Stored data
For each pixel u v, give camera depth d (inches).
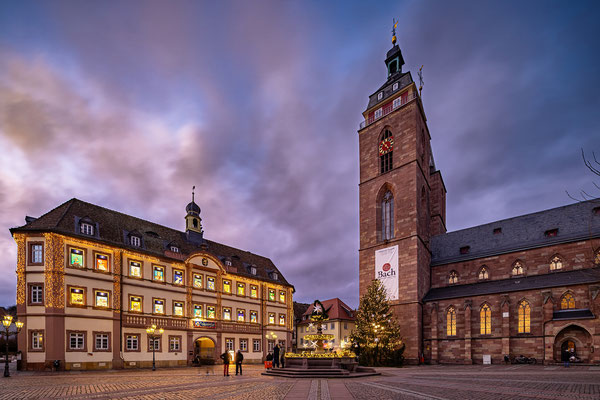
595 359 1467.8
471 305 1902.1
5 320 1084.5
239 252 2529.5
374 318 1905.8
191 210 2219.5
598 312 1485.0
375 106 2571.4
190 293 1930.4
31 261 1412.4
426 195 2465.6
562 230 1886.1
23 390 746.2
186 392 697.0
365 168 2536.9
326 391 701.9
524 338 1702.8
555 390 664.4
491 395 615.2
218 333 2039.9
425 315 2078.0
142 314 1692.9
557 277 1743.4
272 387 776.9
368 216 2436.0
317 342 1203.9
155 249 1847.9
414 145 2251.5
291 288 2635.3
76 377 1079.6
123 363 1572.3
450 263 2235.5
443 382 864.3
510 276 1969.7
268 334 2361.0
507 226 2160.4
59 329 1381.6
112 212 1838.1
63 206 1630.2
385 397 612.4
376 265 2300.7
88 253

## REQUIRED ACTION
Where pictures sit among the data above, omit them, and output the rest exactly.

## RESPONSE BOX
For each pixel u v, give camera depth d (inches).
595 359 1467.8
471 305 1902.1
5 320 1084.5
239 252 2529.5
374 318 1905.8
191 210 2219.5
598 312 1485.0
375 106 2571.4
190 293 1930.4
31 261 1412.4
426 195 2465.6
562 230 1886.1
23 390 746.2
186 392 697.0
365 168 2536.9
326 391 701.9
524 338 1702.8
555 390 664.4
491 395 615.2
218 333 2039.9
425 315 2078.0
142 314 1692.9
557 277 1743.4
272 387 776.9
368 216 2436.0
317 342 1203.9
155 249 1847.9
414 145 2251.5
291 288 2635.3
76 377 1079.6
123 363 1572.3
450 263 2235.5
443 382 864.3
510 276 1969.7
268 334 2361.0
507 226 2160.4
59 329 1381.6
112 212 1838.1
63 206 1630.2
385 397 612.4
376 265 2300.7
88 253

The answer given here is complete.